IEEE Volunteers Bring Electronics Labs to Rural India
In remote villages across northeastern India, 100+ students are building Arduino projects and smart homes in new electronics labs—many touching circuit boards for the first time. IEEE volunteers turned STEM from a distant dream into hands-on reality for kids who never had access to science equipment.
In the forests and mountains of rural India, students are programming sensors and building smart homes with their own hands. These aren't privileged kids in city schools. They're children from villages in Assam and West Bengal who, until recently, had never seen an Arduino board.
Pallab Kr Gogoi grew up in these rural areas and watched bright students lose their engineering dreams to a single bad test score. Without labs, mentors, or even examples of STEM careers, most kids couldn't imagine becoming engineers no matter how curious they were about science.
In 2020, Gogoi and volunteers from the IEEE student chapter at the Indian Institute of Technology Kharagpur launched a solution. Their Teach, Train, and Build program brought hands-on electronics training directly to five underserved schools, starting with simple LED circuits and progressing to Arduino programming and automation.
The response was immediate. Nearly 100 students in the first year dove into circuit building, sensor projects, and friendly competitions. Volunteers explained complex topics like electromagnetic concepts through relatable demonstrations that stuck.
The program's success attracted funding from IEEE's Special Interest Group in Humanitarian Technology in 2022. That support created three permanent electronics hobby labs called E-HuTS in schools across the region, giving students dedicated spaces to experiment and innovate.

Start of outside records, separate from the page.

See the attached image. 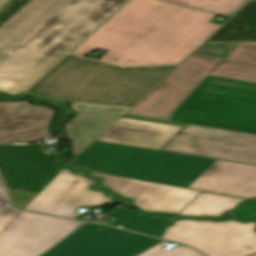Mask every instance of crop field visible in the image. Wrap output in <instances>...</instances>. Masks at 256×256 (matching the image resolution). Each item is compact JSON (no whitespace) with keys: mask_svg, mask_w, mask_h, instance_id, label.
<instances>
[{"mask_svg":"<svg viewBox=\"0 0 256 256\" xmlns=\"http://www.w3.org/2000/svg\"><path fill=\"white\" fill-rule=\"evenodd\" d=\"M215 14L161 0H128L70 53L108 50L99 60L118 65L180 62L219 25Z\"/></svg>","mask_w":256,"mask_h":256,"instance_id":"crop-field-1","label":"crop field"},{"mask_svg":"<svg viewBox=\"0 0 256 256\" xmlns=\"http://www.w3.org/2000/svg\"><path fill=\"white\" fill-rule=\"evenodd\" d=\"M107 174L256 197V166L94 141L72 162Z\"/></svg>","mask_w":256,"mask_h":256,"instance_id":"crop-field-2","label":"crop field"},{"mask_svg":"<svg viewBox=\"0 0 256 256\" xmlns=\"http://www.w3.org/2000/svg\"><path fill=\"white\" fill-rule=\"evenodd\" d=\"M127 0H71L0 62V91L18 96Z\"/></svg>","mask_w":256,"mask_h":256,"instance_id":"crop-field-3","label":"crop field"},{"mask_svg":"<svg viewBox=\"0 0 256 256\" xmlns=\"http://www.w3.org/2000/svg\"><path fill=\"white\" fill-rule=\"evenodd\" d=\"M177 65L117 67L68 53L23 94L132 107Z\"/></svg>","mask_w":256,"mask_h":256,"instance_id":"crop-field-4","label":"crop field"},{"mask_svg":"<svg viewBox=\"0 0 256 256\" xmlns=\"http://www.w3.org/2000/svg\"><path fill=\"white\" fill-rule=\"evenodd\" d=\"M223 44L224 58L193 53L126 113L168 120L207 75L256 83V42Z\"/></svg>","mask_w":256,"mask_h":256,"instance_id":"crop-field-5","label":"crop field"},{"mask_svg":"<svg viewBox=\"0 0 256 256\" xmlns=\"http://www.w3.org/2000/svg\"><path fill=\"white\" fill-rule=\"evenodd\" d=\"M169 120L256 134V84L207 76Z\"/></svg>","mask_w":256,"mask_h":256,"instance_id":"crop-field-6","label":"crop field"},{"mask_svg":"<svg viewBox=\"0 0 256 256\" xmlns=\"http://www.w3.org/2000/svg\"><path fill=\"white\" fill-rule=\"evenodd\" d=\"M255 222L184 219L168 228L164 239L192 246L208 256H246L256 252Z\"/></svg>","mask_w":256,"mask_h":256,"instance_id":"crop-field-7","label":"crop field"},{"mask_svg":"<svg viewBox=\"0 0 256 256\" xmlns=\"http://www.w3.org/2000/svg\"><path fill=\"white\" fill-rule=\"evenodd\" d=\"M79 224L21 212L0 232V256H38L75 230Z\"/></svg>","mask_w":256,"mask_h":256,"instance_id":"crop-field-8","label":"crop field"},{"mask_svg":"<svg viewBox=\"0 0 256 256\" xmlns=\"http://www.w3.org/2000/svg\"><path fill=\"white\" fill-rule=\"evenodd\" d=\"M42 256H135L161 240L87 223Z\"/></svg>","mask_w":256,"mask_h":256,"instance_id":"crop-field-9","label":"crop field"},{"mask_svg":"<svg viewBox=\"0 0 256 256\" xmlns=\"http://www.w3.org/2000/svg\"><path fill=\"white\" fill-rule=\"evenodd\" d=\"M163 150L256 164V135L188 126Z\"/></svg>","mask_w":256,"mask_h":256,"instance_id":"crop-field-10","label":"crop field"},{"mask_svg":"<svg viewBox=\"0 0 256 256\" xmlns=\"http://www.w3.org/2000/svg\"><path fill=\"white\" fill-rule=\"evenodd\" d=\"M92 182L64 169L24 209L71 218L76 207L100 205L111 200L88 189Z\"/></svg>","mask_w":256,"mask_h":256,"instance_id":"crop-field-11","label":"crop field"},{"mask_svg":"<svg viewBox=\"0 0 256 256\" xmlns=\"http://www.w3.org/2000/svg\"><path fill=\"white\" fill-rule=\"evenodd\" d=\"M0 173L6 185L39 193L59 172L40 144L0 145Z\"/></svg>","mask_w":256,"mask_h":256,"instance_id":"crop-field-12","label":"crop field"},{"mask_svg":"<svg viewBox=\"0 0 256 256\" xmlns=\"http://www.w3.org/2000/svg\"><path fill=\"white\" fill-rule=\"evenodd\" d=\"M105 177L104 186L115 190L124 197L136 198L134 203L146 212L160 211L177 214L199 191L188 190L157 183L92 173Z\"/></svg>","mask_w":256,"mask_h":256,"instance_id":"crop-field-13","label":"crop field"},{"mask_svg":"<svg viewBox=\"0 0 256 256\" xmlns=\"http://www.w3.org/2000/svg\"><path fill=\"white\" fill-rule=\"evenodd\" d=\"M52 117V110L26 102L0 104V143L46 137Z\"/></svg>","mask_w":256,"mask_h":256,"instance_id":"crop-field-14","label":"crop field"},{"mask_svg":"<svg viewBox=\"0 0 256 256\" xmlns=\"http://www.w3.org/2000/svg\"><path fill=\"white\" fill-rule=\"evenodd\" d=\"M70 0H31L0 27V57H6Z\"/></svg>","mask_w":256,"mask_h":256,"instance_id":"crop-field-15","label":"crop field"},{"mask_svg":"<svg viewBox=\"0 0 256 256\" xmlns=\"http://www.w3.org/2000/svg\"><path fill=\"white\" fill-rule=\"evenodd\" d=\"M181 128L120 118L96 140L160 150Z\"/></svg>","mask_w":256,"mask_h":256,"instance_id":"crop-field-16","label":"crop field"},{"mask_svg":"<svg viewBox=\"0 0 256 256\" xmlns=\"http://www.w3.org/2000/svg\"><path fill=\"white\" fill-rule=\"evenodd\" d=\"M119 118L120 117L94 116L88 113H78L65 126L66 134L73 140L74 155L77 156Z\"/></svg>","mask_w":256,"mask_h":256,"instance_id":"crop-field-17","label":"crop field"},{"mask_svg":"<svg viewBox=\"0 0 256 256\" xmlns=\"http://www.w3.org/2000/svg\"><path fill=\"white\" fill-rule=\"evenodd\" d=\"M242 200L240 198L203 192L180 215L220 216L224 211L232 209Z\"/></svg>","mask_w":256,"mask_h":256,"instance_id":"crop-field-18","label":"crop field"},{"mask_svg":"<svg viewBox=\"0 0 256 256\" xmlns=\"http://www.w3.org/2000/svg\"><path fill=\"white\" fill-rule=\"evenodd\" d=\"M116 218L111 225H121L123 228L138 231L140 233L161 238L167 225L171 222L169 220L153 219L141 217L125 208H117L108 213Z\"/></svg>","mask_w":256,"mask_h":256,"instance_id":"crop-field-19","label":"crop field"},{"mask_svg":"<svg viewBox=\"0 0 256 256\" xmlns=\"http://www.w3.org/2000/svg\"><path fill=\"white\" fill-rule=\"evenodd\" d=\"M230 18L248 0H165Z\"/></svg>","mask_w":256,"mask_h":256,"instance_id":"crop-field-20","label":"crop field"},{"mask_svg":"<svg viewBox=\"0 0 256 256\" xmlns=\"http://www.w3.org/2000/svg\"><path fill=\"white\" fill-rule=\"evenodd\" d=\"M70 106L74 111L92 112L94 114L116 115V116H123V114L130 109L126 107L77 104V103H70Z\"/></svg>","mask_w":256,"mask_h":256,"instance_id":"crop-field-21","label":"crop field"},{"mask_svg":"<svg viewBox=\"0 0 256 256\" xmlns=\"http://www.w3.org/2000/svg\"><path fill=\"white\" fill-rule=\"evenodd\" d=\"M164 243H166V241H163L139 256H202L198 252L187 247L177 246L168 251L162 250Z\"/></svg>","mask_w":256,"mask_h":256,"instance_id":"crop-field-22","label":"crop field"},{"mask_svg":"<svg viewBox=\"0 0 256 256\" xmlns=\"http://www.w3.org/2000/svg\"><path fill=\"white\" fill-rule=\"evenodd\" d=\"M11 206L18 209H23L26 204L37 194L22 191L16 189L15 191H9Z\"/></svg>","mask_w":256,"mask_h":256,"instance_id":"crop-field-23","label":"crop field"},{"mask_svg":"<svg viewBox=\"0 0 256 256\" xmlns=\"http://www.w3.org/2000/svg\"><path fill=\"white\" fill-rule=\"evenodd\" d=\"M195 52L216 55L221 57H224L226 55L225 48L222 43H205Z\"/></svg>","mask_w":256,"mask_h":256,"instance_id":"crop-field-24","label":"crop field"},{"mask_svg":"<svg viewBox=\"0 0 256 256\" xmlns=\"http://www.w3.org/2000/svg\"><path fill=\"white\" fill-rule=\"evenodd\" d=\"M236 211L244 217L256 219V201H244L239 205Z\"/></svg>","mask_w":256,"mask_h":256,"instance_id":"crop-field-25","label":"crop field"},{"mask_svg":"<svg viewBox=\"0 0 256 256\" xmlns=\"http://www.w3.org/2000/svg\"><path fill=\"white\" fill-rule=\"evenodd\" d=\"M19 213L20 211L18 210L5 208L0 213V231L5 228Z\"/></svg>","mask_w":256,"mask_h":256,"instance_id":"crop-field-26","label":"crop field"},{"mask_svg":"<svg viewBox=\"0 0 256 256\" xmlns=\"http://www.w3.org/2000/svg\"><path fill=\"white\" fill-rule=\"evenodd\" d=\"M124 116H125V117H131V118H138V119H144V120H151V121L163 122V123H170V124L182 125V126H186V125H187V124H183V123H177V122H171V121H164V120H156V119H148V118H142V117L127 115V114H124Z\"/></svg>","mask_w":256,"mask_h":256,"instance_id":"crop-field-27","label":"crop field"},{"mask_svg":"<svg viewBox=\"0 0 256 256\" xmlns=\"http://www.w3.org/2000/svg\"><path fill=\"white\" fill-rule=\"evenodd\" d=\"M7 203V196L2 185H0V209Z\"/></svg>","mask_w":256,"mask_h":256,"instance_id":"crop-field-28","label":"crop field"},{"mask_svg":"<svg viewBox=\"0 0 256 256\" xmlns=\"http://www.w3.org/2000/svg\"><path fill=\"white\" fill-rule=\"evenodd\" d=\"M9 0H0V8L5 5Z\"/></svg>","mask_w":256,"mask_h":256,"instance_id":"crop-field-29","label":"crop field"},{"mask_svg":"<svg viewBox=\"0 0 256 256\" xmlns=\"http://www.w3.org/2000/svg\"><path fill=\"white\" fill-rule=\"evenodd\" d=\"M248 256H256V253H253V254H251V255H248Z\"/></svg>","mask_w":256,"mask_h":256,"instance_id":"crop-field-30","label":"crop field"},{"mask_svg":"<svg viewBox=\"0 0 256 256\" xmlns=\"http://www.w3.org/2000/svg\"><path fill=\"white\" fill-rule=\"evenodd\" d=\"M2 59H4V58H0V61H1Z\"/></svg>","mask_w":256,"mask_h":256,"instance_id":"crop-field-31","label":"crop field"},{"mask_svg":"<svg viewBox=\"0 0 256 256\" xmlns=\"http://www.w3.org/2000/svg\"><path fill=\"white\" fill-rule=\"evenodd\" d=\"M1 184V183H0Z\"/></svg>","mask_w":256,"mask_h":256,"instance_id":"crop-field-32","label":"crop field"}]
</instances>
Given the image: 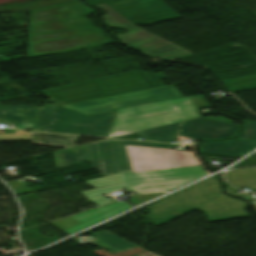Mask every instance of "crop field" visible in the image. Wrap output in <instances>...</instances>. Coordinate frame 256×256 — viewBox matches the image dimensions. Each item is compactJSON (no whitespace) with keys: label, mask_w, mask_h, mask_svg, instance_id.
Here are the masks:
<instances>
[{"label":"crop field","mask_w":256,"mask_h":256,"mask_svg":"<svg viewBox=\"0 0 256 256\" xmlns=\"http://www.w3.org/2000/svg\"><path fill=\"white\" fill-rule=\"evenodd\" d=\"M201 116L190 97L117 110L108 137L130 134Z\"/></svg>","instance_id":"obj_5"},{"label":"crop field","mask_w":256,"mask_h":256,"mask_svg":"<svg viewBox=\"0 0 256 256\" xmlns=\"http://www.w3.org/2000/svg\"><path fill=\"white\" fill-rule=\"evenodd\" d=\"M93 6H98L107 13L102 19L108 27L122 26L130 31L123 35L116 34L121 43L130 50L158 57L164 61L192 54L162 38L136 27L107 4Z\"/></svg>","instance_id":"obj_8"},{"label":"crop field","mask_w":256,"mask_h":256,"mask_svg":"<svg viewBox=\"0 0 256 256\" xmlns=\"http://www.w3.org/2000/svg\"><path fill=\"white\" fill-rule=\"evenodd\" d=\"M146 216L155 227L179 216V213L200 210L210 222L250 216L246 203L222 193L217 178H211L168 196L166 199L146 208Z\"/></svg>","instance_id":"obj_2"},{"label":"crop field","mask_w":256,"mask_h":256,"mask_svg":"<svg viewBox=\"0 0 256 256\" xmlns=\"http://www.w3.org/2000/svg\"><path fill=\"white\" fill-rule=\"evenodd\" d=\"M113 113L89 117L57 104L43 107L0 106V122H18V128L37 131L105 137Z\"/></svg>","instance_id":"obj_3"},{"label":"crop field","mask_w":256,"mask_h":256,"mask_svg":"<svg viewBox=\"0 0 256 256\" xmlns=\"http://www.w3.org/2000/svg\"><path fill=\"white\" fill-rule=\"evenodd\" d=\"M239 125L200 118L183 123L181 136L197 139H220L232 137Z\"/></svg>","instance_id":"obj_12"},{"label":"crop field","mask_w":256,"mask_h":256,"mask_svg":"<svg viewBox=\"0 0 256 256\" xmlns=\"http://www.w3.org/2000/svg\"><path fill=\"white\" fill-rule=\"evenodd\" d=\"M255 147V140L230 139L201 143L199 148L204 154L242 156Z\"/></svg>","instance_id":"obj_14"},{"label":"crop field","mask_w":256,"mask_h":256,"mask_svg":"<svg viewBox=\"0 0 256 256\" xmlns=\"http://www.w3.org/2000/svg\"><path fill=\"white\" fill-rule=\"evenodd\" d=\"M77 0H38L29 3L0 4V12L31 11L39 8L66 4Z\"/></svg>","instance_id":"obj_19"},{"label":"crop field","mask_w":256,"mask_h":256,"mask_svg":"<svg viewBox=\"0 0 256 256\" xmlns=\"http://www.w3.org/2000/svg\"><path fill=\"white\" fill-rule=\"evenodd\" d=\"M244 135L240 138L256 140V121H247L243 129Z\"/></svg>","instance_id":"obj_20"},{"label":"crop field","mask_w":256,"mask_h":256,"mask_svg":"<svg viewBox=\"0 0 256 256\" xmlns=\"http://www.w3.org/2000/svg\"><path fill=\"white\" fill-rule=\"evenodd\" d=\"M176 136H177V135L172 134L169 142H171V141H175Z\"/></svg>","instance_id":"obj_26"},{"label":"crop field","mask_w":256,"mask_h":256,"mask_svg":"<svg viewBox=\"0 0 256 256\" xmlns=\"http://www.w3.org/2000/svg\"><path fill=\"white\" fill-rule=\"evenodd\" d=\"M31 133V140L33 145L39 146H52L68 148L74 146L77 136L59 135V134H46V133Z\"/></svg>","instance_id":"obj_15"},{"label":"crop field","mask_w":256,"mask_h":256,"mask_svg":"<svg viewBox=\"0 0 256 256\" xmlns=\"http://www.w3.org/2000/svg\"><path fill=\"white\" fill-rule=\"evenodd\" d=\"M162 73L151 74L141 70L44 91L51 98L73 103L93 98L163 86Z\"/></svg>","instance_id":"obj_6"},{"label":"crop field","mask_w":256,"mask_h":256,"mask_svg":"<svg viewBox=\"0 0 256 256\" xmlns=\"http://www.w3.org/2000/svg\"><path fill=\"white\" fill-rule=\"evenodd\" d=\"M160 194H162V193L139 195L136 198H138V199H140V200L145 202V201L150 200V199H152V198H154V197H156V196H158Z\"/></svg>","instance_id":"obj_23"},{"label":"crop field","mask_w":256,"mask_h":256,"mask_svg":"<svg viewBox=\"0 0 256 256\" xmlns=\"http://www.w3.org/2000/svg\"><path fill=\"white\" fill-rule=\"evenodd\" d=\"M17 140V139H30L29 132H24L20 134H14V130H6V135H0V140Z\"/></svg>","instance_id":"obj_21"},{"label":"crop field","mask_w":256,"mask_h":256,"mask_svg":"<svg viewBox=\"0 0 256 256\" xmlns=\"http://www.w3.org/2000/svg\"><path fill=\"white\" fill-rule=\"evenodd\" d=\"M181 97L183 96L176 87L174 85H170L73 103L70 105H64V107L90 116L94 114L112 112L113 109Z\"/></svg>","instance_id":"obj_9"},{"label":"crop field","mask_w":256,"mask_h":256,"mask_svg":"<svg viewBox=\"0 0 256 256\" xmlns=\"http://www.w3.org/2000/svg\"><path fill=\"white\" fill-rule=\"evenodd\" d=\"M90 4L107 2L134 24L148 25L180 17L162 0H86Z\"/></svg>","instance_id":"obj_11"},{"label":"crop field","mask_w":256,"mask_h":256,"mask_svg":"<svg viewBox=\"0 0 256 256\" xmlns=\"http://www.w3.org/2000/svg\"><path fill=\"white\" fill-rule=\"evenodd\" d=\"M205 118H210V119H215V120H220V121H225V122H230V120H227L225 118H222V117H205Z\"/></svg>","instance_id":"obj_24"},{"label":"crop field","mask_w":256,"mask_h":256,"mask_svg":"<svg viewBox=\"0 0 256 256\" xmlns=\"http://www.w3.org/2000/svg\"><path fill=\"white\" fill-rule=\"evenodd\" d=\"M94 12L80 2L30 12L28 57L111 43L84 17Z\"/></svg>","instance_id":"obj_1"},{"label":"crop field","mask_w":256,"mask_h":256,"mask_svg":"<svg viewBox=\"0 0 256 256\" xmlns=\"http://www.w3.org/2000/svg\"><path fill=\"white\" fill-rule=\"evenodd\" d=\"M125 147L133 173L199 165L194 153L190 151Z\"/></svg>","instance_id":"obj_10"},{"label":"crop field","mask_w":256,"mask_h":256,"mask_svg":"<svg viewBox=\"0 0 256 256\" xmlns=\"http://www.w3.org/2000/svg\"><path fill=\"white\" fill-rule=\"evenodd\" d=\"M98 240L93 241L104 249H110V254L137 247L136 245L104 230L101 232L94 233Z\"/></svg>","instance_id":"obj_16"},{"label":"crop field","mask_w":256,"mask_h":256,"mask_svg":"<svg viewBox=\"0 0 256 256\" xmlns=\"http://www.w3.org/2000/svg\"><path fill=\"white\" fill-rule=\"evenodd\" d=\"M191 99L196 104L198 109L210 107V104L208 103V101L205 99L203 95L192 96Z\"/></svg>","instance_id":"obj_22"},{"label":"crop field","mask_w":256,"mask_h":256,"mask_svg":"<svg viewBox=\"0 0 256 256\" xmlns=\"http://www.w3.org/2000/svg\"><path fill=\"white\" fill-rule=\"evenodd\" d=\"M130 207L132 206L125 202H118L112 205L81 213L75 216L67 217L51 223L66 234L70 235L76 231H79L85 227H88Z\"/></svg>","instance_id":"obj_13"},{"label":"crop field","mask_w":256,"mask_h":256,"mask_svg":"<svg viewBox=\"0 0 256 256\" xmlns=\"http://www.w3.org/2000/svg\"><path fill=\"white\" fill-rule=\"evenodd\" d=\"M171 213H174V214L179 215V216H182V215L186 214V213L179 214V213H176V212H174V211H172Z\"/></svg>","instance_id":"obj_27"},{"label":"crop field","mask_w":256,"mask_h":256,"mask_svg":"<svg viewBox=\"0 0 256 256\" xmlns=\"http://www.w3.org/2000/svg\"><path fill=\"white\" fill-rule=\"evenodd\" d=\"M124 145L166 148L168 144L108 139L53 154L57 168L91 160L92 166L107 176L131 170Z\"/></svg>","instance_id":"obj_7"},{"label":"crop field","mask_w":256,"mask_h":256,"mask_svg":"<svg viewBox=\"0 0 256 256\" xmlns=\"http://www.w3.org/2000/svg\"><path fill=\"white\" fill-rule=\"evenodd\" d=\"M180 123L171 124L167 126H162L126 136H121L119 138H125V139H133L135 137H142L144 140H150V141H162V142H168L171 133H178Z\"/></svg>","instance_id":"obj_17"},{"label":"crop field","mask_w":256,"mask_h":256,"mask_svg":"<svg viewBox=\"0 0 256 256\" xmlns=\"http://www.w3.org/2000/svg\"><path fill=\"white\" fill-rule=\"evenodd\" d=\"M226 177L237 188L256 190V168L232 170Z\"/></svg>","instance_id":"obj_18"},{"label":"crop field","mask_w":256,"mask_h":256,"mask_svg":"<svg viewBox=\"0 0 256 256\" xmlns=\"http://www.w3.org/2000/svg\"><path fill=\"white\" fill-rule=\"evenodd\" d=\"M205 174L201 166L137 174H132L131 171H129L87 181V184L96 189L82 192V194L99 206L112 202L101 195L105 192L121 190L124 189V187L129 191L138 193L173 190Z\"/></svg>","instance_id":"obj_4"},{"label":"crop field","mask_w":256,"mask_h":256,"mask_svg":"<svg viewBox=\"0 0 256 256\" xmlns=\"http://www.w3.org/2000/svg\"><path fill=\"white\" fill-rule=\"evenodd\" d=\"M26 0H0V3L22 2Z\"/></svg>","instance_id":"obj_25"}]
</instances>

At the inauguration, students witnessed something powerful: Professor Mrinal Mandal delivering a motivational talk in Bengali, their own language. Soon after, those same students built a functioning smart home using Arduino and wireless modules—technology they'd only dreamed about before.
The Ripple Effect
The Assam program ran entirely in the Assamese language, ensuring students with limited English could fully participate. Female students showed up in overwhelming numbers, many touching electronics components for the first time—a meaningful step toward closing STEM's gender gap in rural India.
More than 85 students across both regions have now developed nearly three dozen original projects, from sensor-based alarms to environmental monitoring systems. These aren't copycat assignments. They're student-driven innovations created under IEEE mentorship.
The program tracks real outcomes using a structured evaluation matrix: workshop hours, tools provided, skills developed, knowledge retention, and long-term interest. This transparent methodology makes the model replicable for other communities facing similar barriers.
The initiative earned recognition in IEEE's 2022 annual report and won the IEEE Darrel Chong Student Activity Award in 2021. More importantly, it sparked the creation of new IEEE communities across India, extending the reach even further.
In villages where poverty once collided with curiosity, students now build the future with their own hands.